The good news is that America doesn’t have open borders, and there is no significant faction in our politics saying we should. In fact, immigrating to the United States legally is fairly difficult.
The bad news is that we’re having a hard time enforcing the rules on immigration, mainly because the relevant government agencies don’t have sufficient resources. And right now, the reason they don’t have those resources is that many Republicans in Congress, while fulminating about a border crisis, appear determined to deny the needed funding.
Their position is rooted in extraordinary political cynicism, and they aren’t even trying to hide it: Donald Trump has intervened with Republicans to block any immigration deal because he believes that chaos at the border will help his election prospects.
While blatant sabotage explains the current immigration impasse, however, there’s something else lurking behind it: Trump and those around him are profoundly hostile to immigration in general.
Partly this is xenophobia, if not outright racism.
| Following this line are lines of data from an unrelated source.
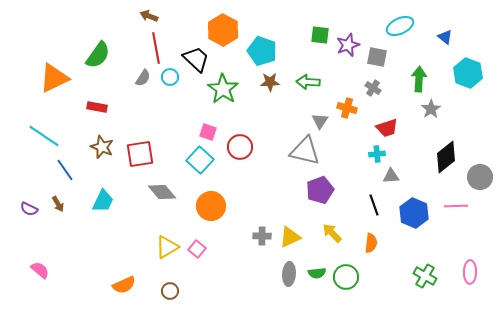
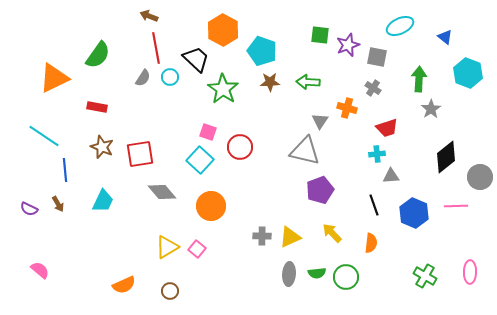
blue line at (65, 170): rotated 30 degrees clockwise
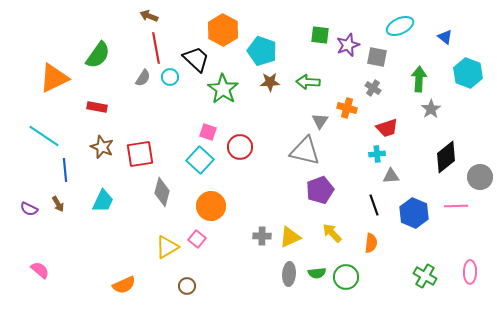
gray diamond at (162, 192): rotated 56 degrees clockwise
pink square at (197, 249): moved 10 px up
brown circle at (170, 291): moved 17 px right, 5 px up
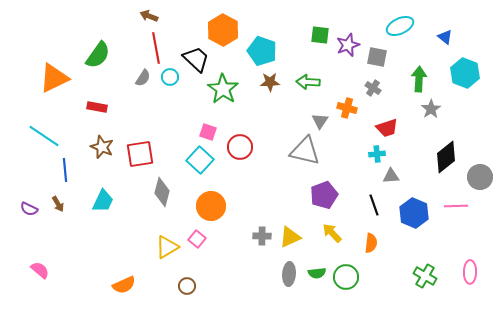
cyan hexagon at (468, 73): moved 3 px left
purple pentagon at (320, 190): moved 4 px right, 5 px down
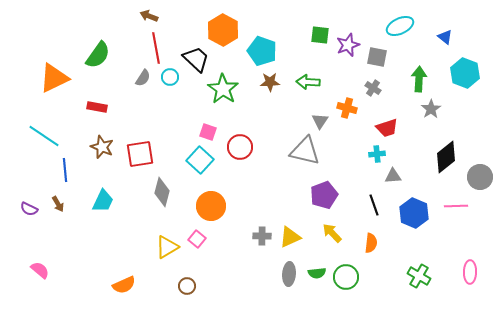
gray triangle at (391, 176): moved 2 px right
green cross at (425, 276): moved 6 px left
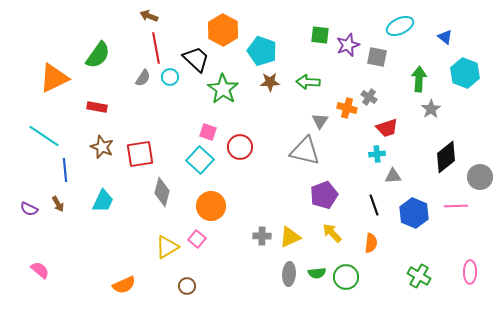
gray cross at (373, 88): moved 4 px left, 9 px down
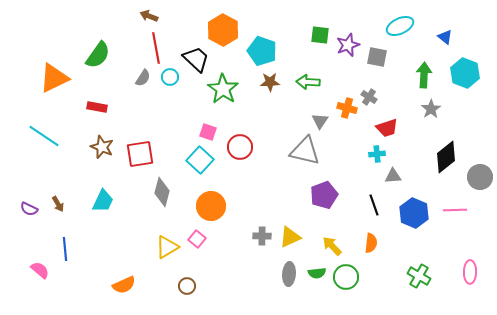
green arrow at (419, 79): moved 5 px right, 4 px up
blue line at (65, 170): moved 79 px down
pink line at (456, 206): moved 1 px left, 4 px down
yellow arrow at (332, 233): moved 13 px down
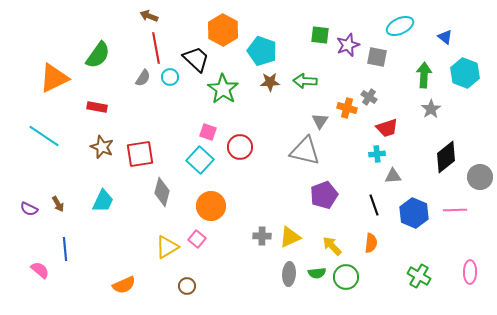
green arrow at (308, 82): moved 3 px left, 1 px up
If you repeatedly declare, as Trump has, that immigrants are “poisoning the blood of our country,” you don’t really care if they came here legally, you’re all but saying that what matters is whether they’re white.
But it’s not just that. People close to Trump have a zero-sum view of the economy, in which every job taken by someone born outside the United States is a job taken away from someone born here.
This last view is wrong of course, because the expanding population, even if due to immigrants, entails more jobs, and more taxpayers. Krugman’s piece acknowledges this:
Did those foreign-born workers take jobs away from Americans — in particular, native-born Americans? No. America in early 2024 has full employment, with consumers who say that jobs are “plentiful” outnumbering those saying jobs are “hard to get” by almost five to one. The unemployment rate among native-born workers averaged just under 3.7 percent in 2023, as low as it’s been since the government began collecting the data.
In fact, I’d argue that the influx of foreign-born workers has helped the native born. There’s a large research literature on the economic impact of immigration, which consistently fails to find the often predicted negative effects on employment and wages. Instead, immigrant workers often turn out to be complementary to the native-born work force, bringing different skills that, in effect, help avoid supply bottlenecks and allow faster job creation. Silicon Valley, for instance, hires a lot of foreign-born engineers because they bring something additional to the table; the same is true for workers in many less-glamorous occupations.
And concluding:
Foreign-born workers are crucial to America’s fiscal future. To a first approximation, the federal government is a system that collects taxes from working-age adults and spends much of the proceeds on programs that help seniors, such as Medicare and Social Security. Cut off the flow of immigrants, who are largely working-age adults, and our system would become much less sustainable.
So while the mess at the border needs to be fixed — and could be fixed if Republicans would help solve the problem instead of exploit it for political advantage — don’t let that mess obscure the larger reality that immigration is one of America’s great sources of power and prosperity.